Adrian Wilson-Smith counselling & psychotherapy

I decided at the start of the year to practice what I preach in my role as a counsellor – to explore creativity as an enhancement to wellbeing – and joined a local creative writing group. There I penned my first piece of creative writing since leaving school. Our homework assignment from the group was for us to choose a memory from our childhood and write 2,500 words.

I chose a memory at 11 years old, of my best friend choosing to go out with a girl one Saturday afternoon instead of playing with me. And in the writing of it, I found myself exploring themes of trust, the loss of innocence, betrayal and how when you’re eleven years old everything can quickly return to normal and life carry on. I realised when I read this out to the group the following week that what I’d ended up writing was not just a recollection, but more of a dissection of the things I was unable to voice at the time. This turned an autobiographical piece into a powerful drama that could give airtime and perspective at last to my feelings. Its rawness and vulnerability resonated deeply with the group, and from that beginning, I have gone right back to my adoption and written so far 50,000 words on the theme, ‘Days, events and people that have shaped my life.’ I’ve written quite forensically and as accurately as I can recall, helped particularly as far as my childhood was concerned by a wealth of family photos taken by my father – a talented photographer.

How often do we take the opportunity that’s there for all of us to dwell on the significant times in our lives? Even those of us who have had extensive therapy – and I’ve had one hundred hours – didn’t spend that much time on this, and certainly not this amount of words. I have acquired a new thread of insight now that runs through my life. It’s been possible for me to understand now why I changed from innocent to worldly, or idealistic to materialistic, or from atheism to searching for a spirituality that fits me. Not from a developmental theoretical framework that I have learnt about, but from a highly specific personal journey.
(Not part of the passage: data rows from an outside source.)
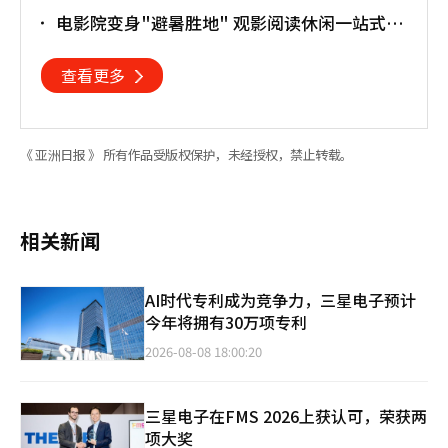
夜
电影院变身"避暑胜地" 观影阅读休闲一站式搞
定
查看更多
《 亚洲日报 》 所有作品受版权保护，未经授权，禁止转载。
相关新闻
AI时代专利成为竞争力，三星电子预计
今年将拥有30万项专利
2026-08-08 18:00:20
三星电子在FMS 2026上获认可，荣获两
项大奖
I’ve had insight into the triggers that those significant ‘days, events and people’ have had on my own development, and why out of all the possible ‘days, events and people’ only thirty or so over the course of my life have been sufficiently significant to influence it. Why them and not others? Why is my memory so clear in sometimes forensic detail about those days, and yet most have flown by with little or no recollection? Why did my life turn on single moments, and then no significant change for relatively long periods of time?

I’ve made some obvious choices in marriage, divorce, births and parental deaths. But I’ve also selected other events that might not have impacted anyone else’s life in anything in the way they have influenced mine – my walk to school, a general election, first real young love, first festival, a particular house I lived in as a student, my first afternoon at work …

I’ve also resolved not to offer my writing to anyone else other than possibly my immediate family, in order to not be swayed into making my life seem more glamorous, less shameful, and more virtuous than it really was. Indeed if no-one ever read it, it would have been a hugely worthwhile achievement in itself, and I think that’s what sets it apart from any ambitions to be an erstwhile published author. In not setting out to be published it’s freed me to write as honestly as I can recall, and to also introduce my own self awareness now into events in the past. Neither have I sought to have my particular memories validated by for instance my sister, since I know our experiences of growing up were very different despite the efforts by our parents to raise us as equally as they felt able.

But perhaps the most significant and entirely unexpected outcome has been that I now have a desire to write a novel, something I’ve fantasised about for years but felt completely inadequate to know where to even begin. And in doing so I’ve laid to rest a comment made on the last piece of creative writing I produced by a teacher when I was thirteen. His words, ‘you’ll never make a writer’ now raise a smile of (slightly vengeful) glee when I recall them.